*Exercise objective*. Each entry has to be set down again with no alteration.
▬▬▬▬▬▬▬▬▬▬
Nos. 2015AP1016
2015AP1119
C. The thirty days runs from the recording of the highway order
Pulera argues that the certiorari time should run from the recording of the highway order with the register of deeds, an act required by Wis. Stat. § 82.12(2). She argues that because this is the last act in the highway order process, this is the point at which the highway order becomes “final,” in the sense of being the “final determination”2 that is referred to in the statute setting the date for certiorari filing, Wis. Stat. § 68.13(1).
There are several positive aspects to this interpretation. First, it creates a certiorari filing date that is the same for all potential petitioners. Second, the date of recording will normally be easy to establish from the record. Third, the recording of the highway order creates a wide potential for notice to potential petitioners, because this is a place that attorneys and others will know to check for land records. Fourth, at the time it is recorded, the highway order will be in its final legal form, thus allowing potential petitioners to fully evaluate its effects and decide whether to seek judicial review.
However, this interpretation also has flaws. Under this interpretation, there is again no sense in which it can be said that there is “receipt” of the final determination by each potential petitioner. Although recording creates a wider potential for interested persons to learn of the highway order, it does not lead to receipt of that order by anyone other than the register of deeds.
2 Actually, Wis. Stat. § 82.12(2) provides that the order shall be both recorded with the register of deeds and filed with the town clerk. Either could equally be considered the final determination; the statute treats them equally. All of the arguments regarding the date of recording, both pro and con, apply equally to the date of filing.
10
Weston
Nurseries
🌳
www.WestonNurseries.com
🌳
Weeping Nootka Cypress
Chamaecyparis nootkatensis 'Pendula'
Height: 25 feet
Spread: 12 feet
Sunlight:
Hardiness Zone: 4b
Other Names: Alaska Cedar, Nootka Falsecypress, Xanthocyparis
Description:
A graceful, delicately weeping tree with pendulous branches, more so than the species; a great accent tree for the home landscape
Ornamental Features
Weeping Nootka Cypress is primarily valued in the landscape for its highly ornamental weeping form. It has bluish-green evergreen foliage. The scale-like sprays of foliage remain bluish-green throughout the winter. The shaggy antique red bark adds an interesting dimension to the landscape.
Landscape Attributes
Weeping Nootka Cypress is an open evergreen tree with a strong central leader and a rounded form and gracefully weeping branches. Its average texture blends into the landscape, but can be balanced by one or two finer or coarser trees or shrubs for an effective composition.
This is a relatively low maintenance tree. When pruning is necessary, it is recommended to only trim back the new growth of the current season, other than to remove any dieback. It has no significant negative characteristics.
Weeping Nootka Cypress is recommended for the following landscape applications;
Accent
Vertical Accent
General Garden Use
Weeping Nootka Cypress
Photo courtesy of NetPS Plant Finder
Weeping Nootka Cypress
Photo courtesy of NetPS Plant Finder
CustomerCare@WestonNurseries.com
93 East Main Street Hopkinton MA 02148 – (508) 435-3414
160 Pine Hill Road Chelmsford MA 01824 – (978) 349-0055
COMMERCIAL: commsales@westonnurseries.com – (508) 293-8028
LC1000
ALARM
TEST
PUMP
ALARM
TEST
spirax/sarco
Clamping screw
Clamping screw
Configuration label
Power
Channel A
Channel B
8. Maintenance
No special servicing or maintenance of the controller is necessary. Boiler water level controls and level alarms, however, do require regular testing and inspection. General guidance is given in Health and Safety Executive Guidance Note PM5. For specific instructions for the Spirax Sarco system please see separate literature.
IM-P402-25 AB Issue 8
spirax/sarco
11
▬▬▬▬▬▬▬▬▬▬
*Answer box*.
Nos. 2015AP1016
2015AP1119
C. The thirty days runs from the recording of the highway order
Pulera argues that the certiorari time should run from the recording of the highway order with the register of deeds, an act required by Wis. Stat. § 82.12(2). She argues that because this is the last act in the highway order process, this is the point at which the highway order becomes “final,” in the sense of being the “final determination”2 that is referred to in the statute setting the date for certiorari filing, Wis. Stat. § 68.13(1).
There are several positive aspects to this interpretation. First, it creates a certiorari filing date that is the same for all potential petitioners. Second, the date of recording will normally be easy to establish from the record. Third, the recording of the highway order creates a wide potential for notice to potential petitioners, because this is a place that attorneys and others will know to check for land records. Fourth, at the time it is recorded, the highway order will be in its final legal form, thus allowing potential petitioners to fully evaluate its effects and decide whether to seek judicial review.
However, this interpretation also has flaws. Under this interpretation, there is again no sense in which it can be said that there is “receipt” of the final determination by each potential petitioner. Although recording creates a wider potential for interested persons to learn of the highway order, it does not lead to receipt of that order by anyone other than the register of deeds.
2 Actually, Wis. Stat. § 82.12(2) provides that the order shall be both recorded with the register of deeds and filed with the town clerk. Either could equally be considered the final determination; the statute treats them equally. All of the arguments regarding the date of recording, both pro and con, apply equally to the date of filing.
10
Weston
Nurseries
🌳
www.WestonNurseries.com
🌳
Weeping Nootka Cypress
Chamaecyparis nootkatensis 'Pendula'
Height: 25 feet
Spread: 12 feet
Sunlight:
Hardiness Zone: 4b
Other Names: Alaska Cedar, Nootka Falsecypress, Xanthocyparis
Description:
A graceful, delicately weeping tree with pendulous branches, more so than the species; a great accent tree for the home landscape
Ornamental Features
Weeping Nootka Cypress is primarily valued in the landscape for its highly ornamental weeping form. It has bluish-green evergreen foliage. The scale-like sprays of foliage remain bluish-green throughout the winter. The shaggy antique red bark adds an interesting dimension to the landscape.
Landscape Attributes
Weeping Nootka Cypress is an open evergreen tree with a strong central leader and a rounded form and gracefully weeping branches. Its average texture blends into the landscape, but can be balanced by one or two finer or coarser trees or shrubs for an effective composition.
This is a relatively low maintenance tree. When pruning is necessary, it is recommended to only trim back the new growth of the current season, other than to remove any dieback. It has no significant negative characteristics.
Weeping Nootka Cypress is recommended for the following landscape applications;
Accent
Vertical Accent
General Garden Use
Weeping Nootka Cypress
Photo courtesy of NetPS Plant Finder
Weeping Nootka Cypress
Photo courtesy of NetPS Plant Finder
CustomerCare@WestonNurseries.com
93 East Main Street Hopkinton MA 02148 – (508) 435-3414
160 Pine Hill Road Chelmsford MA 01824 – (978) 349-0055
COMMERCIAL: commsales@westonnurseries.com – (508) 293-8028
LC1000
ALARM
TEST
PUMP
ALARM
TEST
spirax/sarco
Clamping screw
Clamping screw
Configuration label
Power
Channel A
Channel B
8. Maintenance
No special servicing or maintenance of the controller is necessary. Boiler water level controls and level alarms, however, do require regular testing and inspection. General guidance is given in Health and Safety Executive Guidance Note PM5. For specific instructions for the Spirax Sarco system please see separate literature.
IM-P402-25 AB Issue 8
spirax/sarco
11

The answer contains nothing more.